Exchange rate transparency
China has notably committed to increase exchange rate transparency. These commitments include adhering to the exchange rate market decision mechanism, avoiding competitive devaluation and apparent exchange rate intervention, publishing exchange rate-related financial data in a timely manner, resolving disputes through consultation between the president of the Chinese Bank of the United States and the United States Treasury, and implementing a new dispute resolution system. In other words, China can no longer unilaterally determine the exchange rate for the renminbi (RMB), China’s official currency, going forward, effectively lessening U.S. investors’ concerns entering into China.
New dispute resolution system
On the issue of enforcement, the agreement has created a new dispute resolution system. Unlike other dispute resolution systems, which typically refer disputes to a neutral third-party tribunal to decide the dispute, the agreement creates Bilateral Evaluation and Dispute Resolution Offices. When a trade dispute occurs, the country’s Bilateral Evaluation and Dispute Resolution Office will receive and subsequently evaluate the complaint from either country. The representative of the party receiving the complaint must address it and respond within 10 days. If the representative is not authorized to handle the dispute, the representative must transfer the complaint to the appropriate official who must address the allegations within 21 days.
The agreement establishes an appeals process where issues can be elevated from mid-level officials up to the offices of the United States Trade Representative and the vice premier of China. If disputes remain unresolved after 45 days, the complaining party is permitted to suspend an obligation to this agreement and potentially resort to additional tariffs as deterrence measures, while the other party refrains from potential retaliatory measures in acknowledgement that the deterrent measure was taken in good faith. If the other party chooses to retaliate, the parties may withdraw from the agreement upon written notice, returning the two countries back to a trade war.
While not perfect, this is a solid start
While the agreement aims to ease trade tensions, it is not perfect and leaves several issues unaddressed. Outstanding issues, such as government subsidies, cyber security, and perhaps most importantly, existing tariffs, have been left for Phase II of the negotiations.

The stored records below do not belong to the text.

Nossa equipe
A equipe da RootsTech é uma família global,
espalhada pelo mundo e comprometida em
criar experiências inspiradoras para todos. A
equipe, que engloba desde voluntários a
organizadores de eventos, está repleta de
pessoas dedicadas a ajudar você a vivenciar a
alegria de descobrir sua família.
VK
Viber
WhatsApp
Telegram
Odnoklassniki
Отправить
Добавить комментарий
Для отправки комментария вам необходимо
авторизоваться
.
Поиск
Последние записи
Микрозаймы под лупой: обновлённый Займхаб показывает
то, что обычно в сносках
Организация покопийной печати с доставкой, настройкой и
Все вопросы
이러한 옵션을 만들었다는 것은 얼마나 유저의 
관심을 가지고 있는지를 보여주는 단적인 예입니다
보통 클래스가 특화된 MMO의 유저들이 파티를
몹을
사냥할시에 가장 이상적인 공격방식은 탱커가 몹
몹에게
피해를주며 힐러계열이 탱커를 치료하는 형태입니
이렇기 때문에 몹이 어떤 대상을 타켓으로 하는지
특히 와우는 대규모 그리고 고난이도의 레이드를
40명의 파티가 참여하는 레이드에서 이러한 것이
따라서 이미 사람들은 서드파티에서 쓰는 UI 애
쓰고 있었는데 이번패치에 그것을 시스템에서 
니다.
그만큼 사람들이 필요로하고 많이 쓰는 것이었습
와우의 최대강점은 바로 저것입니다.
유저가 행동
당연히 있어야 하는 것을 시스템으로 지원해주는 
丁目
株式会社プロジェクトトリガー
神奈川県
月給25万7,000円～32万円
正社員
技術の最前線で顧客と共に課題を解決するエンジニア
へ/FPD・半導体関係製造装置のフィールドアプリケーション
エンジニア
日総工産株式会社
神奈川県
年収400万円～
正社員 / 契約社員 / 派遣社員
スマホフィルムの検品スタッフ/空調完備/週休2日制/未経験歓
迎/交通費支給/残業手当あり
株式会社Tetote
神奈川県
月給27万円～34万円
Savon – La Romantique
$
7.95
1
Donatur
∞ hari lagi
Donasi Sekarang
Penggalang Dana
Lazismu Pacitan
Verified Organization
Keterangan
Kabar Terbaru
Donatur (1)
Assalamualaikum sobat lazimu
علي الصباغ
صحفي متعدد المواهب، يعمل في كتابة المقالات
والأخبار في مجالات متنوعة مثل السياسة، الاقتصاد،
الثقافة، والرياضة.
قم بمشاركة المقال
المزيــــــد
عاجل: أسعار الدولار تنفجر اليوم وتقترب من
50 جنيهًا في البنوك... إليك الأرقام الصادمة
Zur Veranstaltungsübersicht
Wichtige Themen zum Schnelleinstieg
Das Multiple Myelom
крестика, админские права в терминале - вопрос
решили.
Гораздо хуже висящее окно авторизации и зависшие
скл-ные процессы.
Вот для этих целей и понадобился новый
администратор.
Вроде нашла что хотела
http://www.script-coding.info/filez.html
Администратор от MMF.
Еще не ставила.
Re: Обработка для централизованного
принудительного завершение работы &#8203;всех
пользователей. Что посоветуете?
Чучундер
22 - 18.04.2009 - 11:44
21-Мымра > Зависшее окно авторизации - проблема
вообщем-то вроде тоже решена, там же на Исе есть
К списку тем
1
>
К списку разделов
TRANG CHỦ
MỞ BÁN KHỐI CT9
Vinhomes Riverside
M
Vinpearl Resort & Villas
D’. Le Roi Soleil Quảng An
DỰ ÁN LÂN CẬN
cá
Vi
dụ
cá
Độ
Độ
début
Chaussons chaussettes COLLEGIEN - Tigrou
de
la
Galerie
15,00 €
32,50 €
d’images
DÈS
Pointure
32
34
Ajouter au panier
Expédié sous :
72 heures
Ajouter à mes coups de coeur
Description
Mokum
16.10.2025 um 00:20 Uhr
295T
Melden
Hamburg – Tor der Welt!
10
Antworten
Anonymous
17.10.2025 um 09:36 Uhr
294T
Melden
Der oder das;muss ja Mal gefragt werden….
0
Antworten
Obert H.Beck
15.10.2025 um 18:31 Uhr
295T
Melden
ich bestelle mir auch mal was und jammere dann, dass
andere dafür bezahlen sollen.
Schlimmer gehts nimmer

At this point, it remains unclear when Phase II will begin, what issues it will address or whether or not it will even happen. However, it appears the U.S. is keeping the $360 billion in existing tariffs on Chinese imports as leverage to force China to abide by the agreement and make further concessions on sensitive issues.
Despite its imperfections, the agreement is a solid start. It has eased the tension between China and the U.S. and ushers in new opportunities for U.S. companies to acquire Chinese market share.